O halde 1803 sayılı Yasanın 18/A maddesindeki "firar", TCY.nın 298 ve 299.
maddelerinde düzenlenen anlamda firar olmayıp,
1- Cezaevinde iken kaçanlar,
2- Haklarında tutuklama yazısı bulunanlar,
3- 647 sayılı Yasa uyarınca izin verilipte süresinde cezaevine dönmeyenler,
4- Gıyabi tutuklu olanlar,
5- Haklarında yakalama yazısı çıkarılanlar,
Durumunda olan kimseleri kapsayan geniş anlamıyla yorumlanmalı ve buna göre
uygulama yapılmalıdır.
Uyuşmazık konusu olayda, adam öldürmek suçundan tutuksuz olarak yargılanırken
20.2.1969 tarihinde yokluğunda ömür boyu ağır hapis cezasına mahkum edilerek,
gıyaben tutuklanan ve hakkındaki bu karar 16.1.1970 tarihinde Yargıtay Özel
Dairece onanarak kesinleşen hükümlü kaçmış, bu durumu bilerek uzun süre
teslim olmamış ve ihtiyarı dışında, izleme sonucu 25.3.1985 tarihinde
yakalanmış bulunduğundan 1803 sayılı Af Yasasının 18/A maddesinde açıklanan
hali firar durumundadır. Bu itibarla, 1803 sayılı Yasadaki indirimden
yararlanmamalıdır.
Bu nedenle C. Başsavcılığı, itirazının kabulüne, Özel Dairenin yazılı emirle
bozma kararının kaldırılmasına karar verilmelidir.

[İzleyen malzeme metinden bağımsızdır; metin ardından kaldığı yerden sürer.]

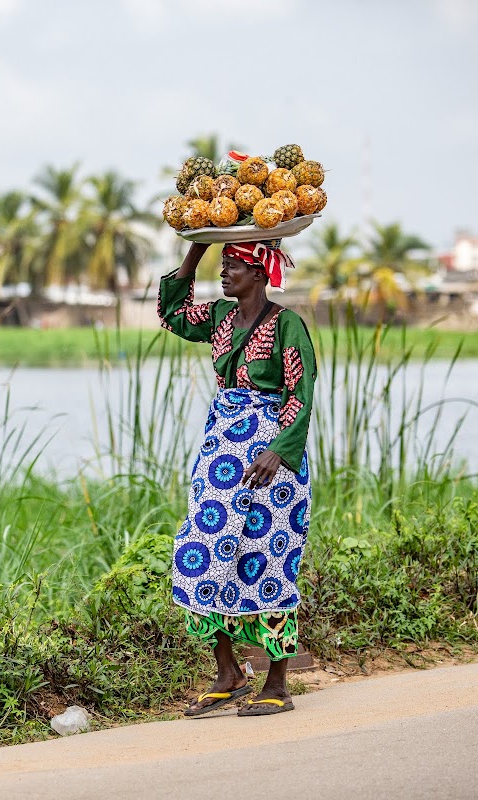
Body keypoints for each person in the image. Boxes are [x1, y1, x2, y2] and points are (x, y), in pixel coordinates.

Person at [157, 239, 316, 717]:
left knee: (268, 561)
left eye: (232, 266)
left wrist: (279, 451)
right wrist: (196, 249)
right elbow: (173, 314)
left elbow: (300, 392)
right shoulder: (221, 321)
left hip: (271, 462)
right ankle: (227, 673)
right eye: (221, 265)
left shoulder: (287, 324)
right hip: (222, 451)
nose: (223, 274)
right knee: (205, 555)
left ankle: (278, 682)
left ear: (258, 272)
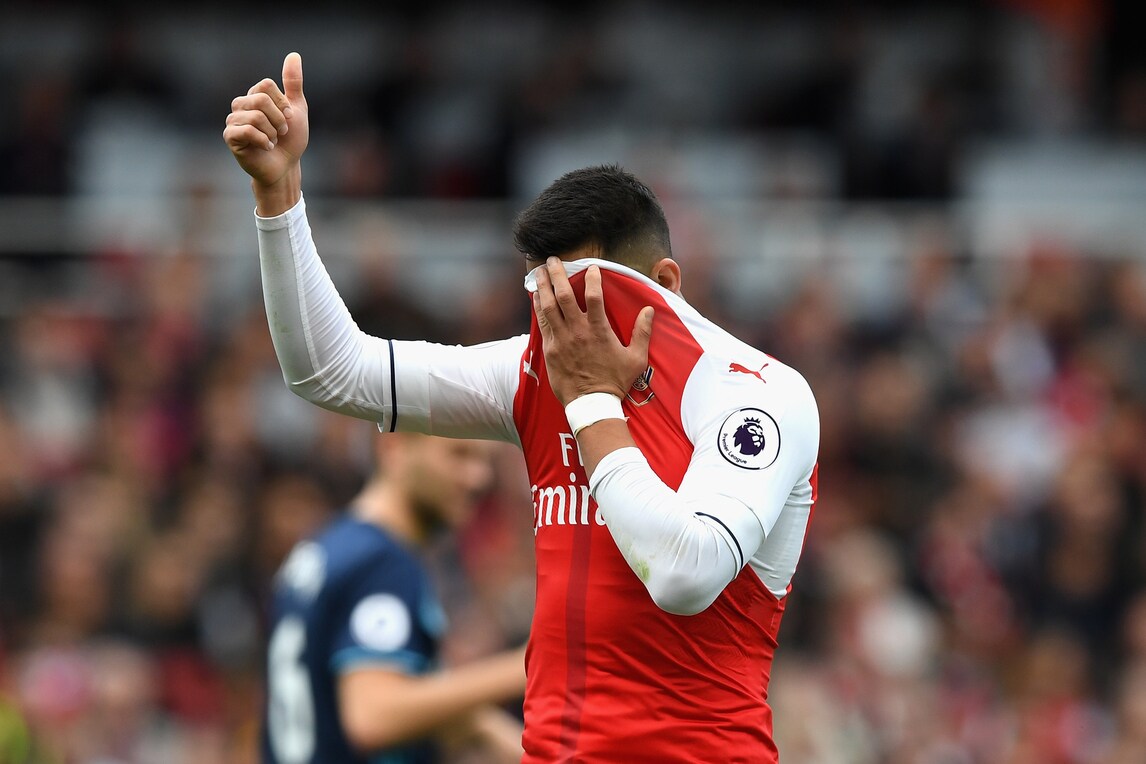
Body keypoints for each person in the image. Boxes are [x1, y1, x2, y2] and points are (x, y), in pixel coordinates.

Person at [226, 52, 820, 763]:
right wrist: (279, 193)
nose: (563, 328)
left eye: (588, 298)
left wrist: (592, 403)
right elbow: (332, 372)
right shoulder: (538, 371)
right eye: (547, 300)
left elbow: (685, 575)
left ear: (663, 284)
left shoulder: (758, 395)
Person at [262, 433, 527, 764]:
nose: (479, 478)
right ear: (394, 447)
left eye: (486, 461)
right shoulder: (382, 563)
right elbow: (372, 714)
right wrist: (526, 667)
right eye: (459, 454)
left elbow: (450, 716)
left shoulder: (325, 550)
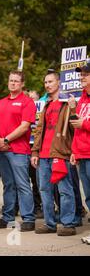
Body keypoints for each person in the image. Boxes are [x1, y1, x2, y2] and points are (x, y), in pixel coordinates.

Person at [31, 71, 77, 236]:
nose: (47, 85)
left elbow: (74, 127)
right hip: (43, 155)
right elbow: (38, 130)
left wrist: (72, 109)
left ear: (59, 83)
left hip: (60, 153)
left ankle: (68, 223)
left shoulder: (67, 103)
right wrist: (35, 151)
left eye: (50, 81)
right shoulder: (47, 105)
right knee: (44, 190)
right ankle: (49, 223)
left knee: (65, 190)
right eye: (45, 82)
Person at [0, 71, 36, 232]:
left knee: (23, 184)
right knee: (8, 185)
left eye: (16, 81)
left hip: (18, 150)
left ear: (22, 84)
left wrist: (6, 140)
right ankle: (7, 217)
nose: (13, 83)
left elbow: (25, 126)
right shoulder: (0, 102)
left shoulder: (27, 102)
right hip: (1, 150)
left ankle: (29, 219)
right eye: (11, 80)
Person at [69, 61, 90, 243]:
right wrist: (74, 150)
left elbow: (83, 124)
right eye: (81, 74)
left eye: (85, 74)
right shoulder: (82, 99)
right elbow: (77, 129)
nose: (81, 77)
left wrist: (84, 123)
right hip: (82, 154)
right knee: (88, 195)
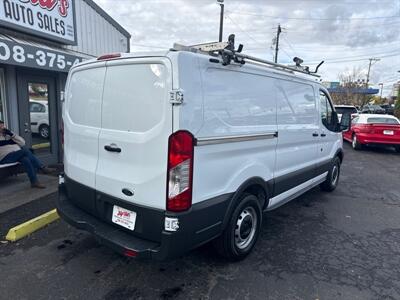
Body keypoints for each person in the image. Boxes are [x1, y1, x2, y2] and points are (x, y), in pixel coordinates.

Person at [0, 120, 54, 188]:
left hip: (16, 154)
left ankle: (34, 182)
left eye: (2, 126)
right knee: (25, 151)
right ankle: (42, 167)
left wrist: (11, 134)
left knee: (26, 160)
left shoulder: (10, 135)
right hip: (5, 157)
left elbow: (22, 143)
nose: (2, 128)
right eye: (0, 127)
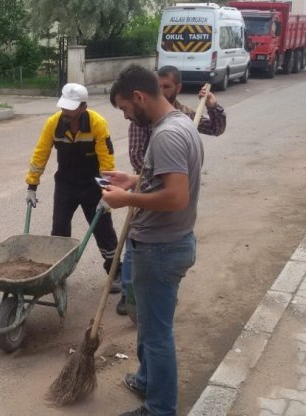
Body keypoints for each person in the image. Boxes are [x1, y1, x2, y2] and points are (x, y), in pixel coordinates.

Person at [102, 64, 203, 416]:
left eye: (126, 109)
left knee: (157, 334)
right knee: (147, 322)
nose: (127, 117)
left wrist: (126, 200)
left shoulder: (166, 135)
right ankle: (147, 380)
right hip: (165, 244)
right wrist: (133, 180)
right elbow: (165, 182)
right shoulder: (177, 124)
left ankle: (160, 409)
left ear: (140, 97)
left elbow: (176, 197)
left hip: (160, 250)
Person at [116, 65, 225, 315]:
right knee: (134, 238)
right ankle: (128, 292)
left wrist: (211, 105)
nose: (162, 91)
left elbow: (216, 128)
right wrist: (137, 182)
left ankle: (146, 296)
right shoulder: (144, 119)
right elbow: (136, 156)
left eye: (167, 87)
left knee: (155, 330)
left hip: (161, 212)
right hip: (148, 187)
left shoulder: (179, 120)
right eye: (159, 85)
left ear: (178, 88)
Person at [25, 83, 120, 293]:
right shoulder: (54, 123)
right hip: (66, 183)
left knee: (103, 229)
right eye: (64, 107)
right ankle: (58, 273)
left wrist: (107, 193)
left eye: (71, 108)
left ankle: (116, 273)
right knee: (59, 230)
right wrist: (32, 185)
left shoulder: (97, 124)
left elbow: (107, 162)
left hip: (93, 184)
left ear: (83, 107)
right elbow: (40, 154)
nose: (65, 112)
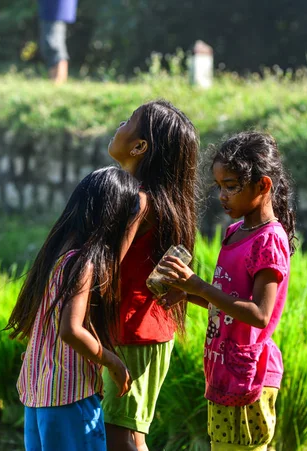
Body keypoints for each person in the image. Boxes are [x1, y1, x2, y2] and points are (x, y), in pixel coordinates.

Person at [157, 131, 296, 451]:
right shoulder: (235, 232)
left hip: (250, 376)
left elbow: (259, 314)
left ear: (263, 185)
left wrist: (199, 286)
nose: (222, 195)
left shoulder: (269, 239)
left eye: (231, 186)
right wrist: (187, 293)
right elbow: (230, 305)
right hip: (222, 370)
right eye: (219, 186)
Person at [5, 167, 141, 450]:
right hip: (71, 395)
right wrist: (113, 362)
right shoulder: (84, 264)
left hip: (39, 395)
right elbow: (71, 330)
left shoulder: (55, 256)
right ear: (114, 220)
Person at [103, 99, 199, 450]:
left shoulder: (140, 202)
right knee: (123, 431)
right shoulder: (159, 200)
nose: (119, 124)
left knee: (122, 435)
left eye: (128, 120)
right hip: (140, 329)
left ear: (140, 146)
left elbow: (106, 266)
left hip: (134, 332)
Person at [38, 0, 78, 84]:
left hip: (56, 8)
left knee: (53, 43)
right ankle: (53, 79)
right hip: (50, 9)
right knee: (49, 43)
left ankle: (59, 79)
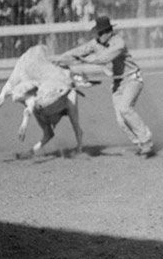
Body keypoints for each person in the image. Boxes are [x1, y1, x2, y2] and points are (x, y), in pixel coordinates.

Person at [56, 15, 155, 156]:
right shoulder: (95, 43)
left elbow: (105, 58)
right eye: (99, 32)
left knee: (125, 109)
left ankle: (146, 140)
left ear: (109, 31)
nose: (100, 35)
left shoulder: (118, 43)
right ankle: (139, 144)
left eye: (102, 32)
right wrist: (60, 58)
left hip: (132, 79)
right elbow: (79, 50)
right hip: (117, 83)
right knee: (121, 120)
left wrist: (86, 59)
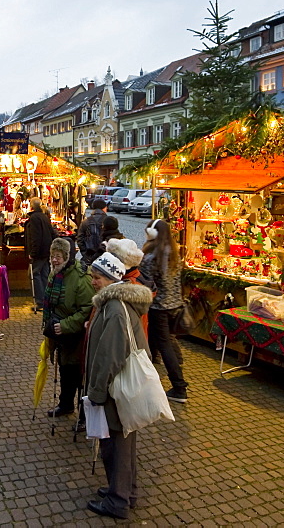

* Çoğunluk görüşüne katılmayan kurul Üyesi İ. Özkaya: "Sorun, hükmen
tutuklanan sanığın 1803 sayılı Af Kanununun 18/A maddesinde öngörülen süre
içinde resmi mercilere teslim olmadığı takdirde, firari sayılıp
sayılmayacağı;
Af Kanununda, bu kanun tatbikatında firardan amacın ne olduğu açıklanmamış
olmasına göre maddede yer alan mücerret firar halini ceza kanunu tatbikatında
"dar manada" firar olarak kabulde kanuni zorunluluk bulunduğu,
Öte yandan TCK. ile ceza hükümlerini muhtevi kanun ve nizamnamelerde cezai
yada disipliner müeyyideye bağlanan fiilleri kapsamı içinde yada dışında
tutmayı hedef alan Af Kanununun, kanuna muhalif olmayan bir eylemi muhalif
hale dönüştürmesi yasa tekniğine aykırı bulunduğu cihetle; gıyabi tevkif
müzekkeresinin infazından kaçan sanığı firari sayan çoğunluk görüşüne bu
nedenle katılmıyorum", gerekçesiyle karşı oy kullanmışlardır.
S o n u ç : Açıklanan nedenlerle, C. Başsavcılığı itirazının kabulüyle, Özel
Dairenin yazılı emirle bozma kararı kaldırılarak yazılı emirle BOZMA
isteğinin (REDDİNE), 18.3.1991 gününde 2/3'ü aşan oyçokluğuyla karar verildi.